Machine Learning - I have no idea/experience on this, may be someone working on it can elaborate more. HMM, SVM, Random Forest, Artificial Nural Network. They are awfully interesting and complicated.

Everything I learn I put it on my blog for my future reference and if it helps someone: http://bioinformatictools.blogspot.in/

But by grabbing them bit by bit at a time I think we can even eat a Dinosaur.

Hope I helped.

score 1 · Answer 2 · 2014-02-13

IMO you should be fluent in at least bash (and the usage of gnu coreutils), and somewhat able to debug python and perl (well, code in general). You should be able to understand why some algorithms/ways of processing data are slower than others, and yes, you should be familiar with *nix. Learning Debian wouldn't be a bad start since half the world is based on it. Also, understand that there are many kinds of bioinformaticians. Some have almost nothing to do with biology, and just basically design algorithms. Others are biologists who just happen to do their work in silico. The requirements listed are for the latter kind..

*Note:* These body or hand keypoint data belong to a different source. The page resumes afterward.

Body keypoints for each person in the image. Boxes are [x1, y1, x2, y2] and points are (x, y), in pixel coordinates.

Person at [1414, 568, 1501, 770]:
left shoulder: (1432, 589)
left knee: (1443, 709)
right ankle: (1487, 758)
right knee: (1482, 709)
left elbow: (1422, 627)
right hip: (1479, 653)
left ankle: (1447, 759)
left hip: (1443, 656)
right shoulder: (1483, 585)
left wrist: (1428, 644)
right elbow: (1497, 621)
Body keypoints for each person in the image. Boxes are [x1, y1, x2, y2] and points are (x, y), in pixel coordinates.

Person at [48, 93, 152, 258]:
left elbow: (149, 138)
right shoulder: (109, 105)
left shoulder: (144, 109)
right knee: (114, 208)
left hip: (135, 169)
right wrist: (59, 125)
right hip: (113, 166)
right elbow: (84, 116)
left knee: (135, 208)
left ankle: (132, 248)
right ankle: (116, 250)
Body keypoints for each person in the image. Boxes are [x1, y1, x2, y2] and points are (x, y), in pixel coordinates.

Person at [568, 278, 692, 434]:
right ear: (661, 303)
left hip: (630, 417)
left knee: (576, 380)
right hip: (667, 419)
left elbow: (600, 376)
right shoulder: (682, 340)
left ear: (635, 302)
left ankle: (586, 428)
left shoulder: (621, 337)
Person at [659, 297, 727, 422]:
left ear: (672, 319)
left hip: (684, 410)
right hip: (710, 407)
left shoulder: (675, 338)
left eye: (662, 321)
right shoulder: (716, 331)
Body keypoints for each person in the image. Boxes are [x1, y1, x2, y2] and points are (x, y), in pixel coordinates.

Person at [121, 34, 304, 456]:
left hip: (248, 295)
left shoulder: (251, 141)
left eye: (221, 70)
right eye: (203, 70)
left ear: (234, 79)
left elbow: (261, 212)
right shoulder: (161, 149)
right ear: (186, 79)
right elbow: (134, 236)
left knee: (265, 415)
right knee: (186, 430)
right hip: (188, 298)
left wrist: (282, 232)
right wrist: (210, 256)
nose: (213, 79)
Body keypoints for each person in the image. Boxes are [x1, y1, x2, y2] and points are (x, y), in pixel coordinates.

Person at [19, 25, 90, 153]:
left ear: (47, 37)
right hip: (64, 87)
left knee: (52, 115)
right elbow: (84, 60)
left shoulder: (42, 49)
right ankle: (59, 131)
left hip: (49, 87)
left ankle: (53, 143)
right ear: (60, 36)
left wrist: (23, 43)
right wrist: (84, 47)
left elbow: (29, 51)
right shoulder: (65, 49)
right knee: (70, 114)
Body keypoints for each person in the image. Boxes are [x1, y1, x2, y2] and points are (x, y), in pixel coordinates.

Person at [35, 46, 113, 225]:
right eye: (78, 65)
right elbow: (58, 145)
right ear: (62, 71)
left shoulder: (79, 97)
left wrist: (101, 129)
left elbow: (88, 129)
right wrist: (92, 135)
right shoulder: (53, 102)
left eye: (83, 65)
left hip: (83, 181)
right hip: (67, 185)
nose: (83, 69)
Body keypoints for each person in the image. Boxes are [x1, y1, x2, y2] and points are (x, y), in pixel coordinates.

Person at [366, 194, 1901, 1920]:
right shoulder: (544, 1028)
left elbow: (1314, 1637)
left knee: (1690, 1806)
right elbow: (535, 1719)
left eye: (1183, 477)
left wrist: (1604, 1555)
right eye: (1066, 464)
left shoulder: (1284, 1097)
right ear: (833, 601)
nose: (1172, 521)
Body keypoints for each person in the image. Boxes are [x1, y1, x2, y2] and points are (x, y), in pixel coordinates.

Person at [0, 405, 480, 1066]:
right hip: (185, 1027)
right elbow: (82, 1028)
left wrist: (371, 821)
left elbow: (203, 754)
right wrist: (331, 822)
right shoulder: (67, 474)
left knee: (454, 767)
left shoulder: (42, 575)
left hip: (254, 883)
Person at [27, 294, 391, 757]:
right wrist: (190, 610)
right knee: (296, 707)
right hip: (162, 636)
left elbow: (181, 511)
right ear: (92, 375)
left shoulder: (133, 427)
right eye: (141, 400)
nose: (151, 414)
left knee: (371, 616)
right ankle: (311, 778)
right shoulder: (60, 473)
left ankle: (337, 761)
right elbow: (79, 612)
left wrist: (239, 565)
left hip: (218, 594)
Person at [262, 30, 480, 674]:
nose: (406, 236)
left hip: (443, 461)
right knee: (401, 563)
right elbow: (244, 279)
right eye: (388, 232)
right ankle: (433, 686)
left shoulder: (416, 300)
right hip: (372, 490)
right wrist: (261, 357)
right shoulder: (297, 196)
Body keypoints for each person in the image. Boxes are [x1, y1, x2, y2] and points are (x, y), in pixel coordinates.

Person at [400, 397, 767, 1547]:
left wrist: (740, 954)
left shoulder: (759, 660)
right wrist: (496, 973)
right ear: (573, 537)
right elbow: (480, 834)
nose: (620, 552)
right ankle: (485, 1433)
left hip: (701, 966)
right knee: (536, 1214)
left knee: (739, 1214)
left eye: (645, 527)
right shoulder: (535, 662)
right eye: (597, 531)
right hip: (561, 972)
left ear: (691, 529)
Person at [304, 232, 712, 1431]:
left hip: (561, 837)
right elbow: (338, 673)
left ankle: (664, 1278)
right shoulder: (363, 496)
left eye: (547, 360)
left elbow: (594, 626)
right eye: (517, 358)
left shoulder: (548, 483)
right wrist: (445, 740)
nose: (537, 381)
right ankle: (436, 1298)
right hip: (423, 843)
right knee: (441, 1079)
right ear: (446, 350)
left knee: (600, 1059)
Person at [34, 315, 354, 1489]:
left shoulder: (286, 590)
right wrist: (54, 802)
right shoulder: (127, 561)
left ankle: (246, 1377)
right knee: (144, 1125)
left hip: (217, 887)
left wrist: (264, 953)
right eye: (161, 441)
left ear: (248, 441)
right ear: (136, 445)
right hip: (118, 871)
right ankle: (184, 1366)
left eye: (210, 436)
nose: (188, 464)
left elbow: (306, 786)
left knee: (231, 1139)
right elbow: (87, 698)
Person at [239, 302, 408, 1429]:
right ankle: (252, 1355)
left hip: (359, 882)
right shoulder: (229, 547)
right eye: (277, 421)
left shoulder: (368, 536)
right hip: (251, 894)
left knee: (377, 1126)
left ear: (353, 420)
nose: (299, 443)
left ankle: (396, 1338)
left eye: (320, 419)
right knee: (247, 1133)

score 0 · Answer 3 · 2017-12-06

Firstly you should learn Python, Perl, Bioperl and Biopython and R/Bioconductor.
Bioinformaticians don't like to work on windows even if you install Cygwin. So you absolutely need a linux distros and i strongly recommend Ubuntu because of the community. So when a bug come you can find rapidly an answer or a tip around the stackoverflow, biostars, or any other resource to help you solve your problem.
I think you should have at least installed on your linux Rstudio the IDE of R, Rodeo the best IDE of python for me and samtools to process easily your files, Jalview to visualize your alignments in proteins colors.
Learn how protein database are built and what are their functions and also how you can use them for your analysis. Common used db are Uniprot, Pfam, Refseq protein.
An essential tools for classification of proteins nowadays is Hidden Markov Models. You should use hmmer for this.
For courses or articles on bioinformatics and protein you should just google it.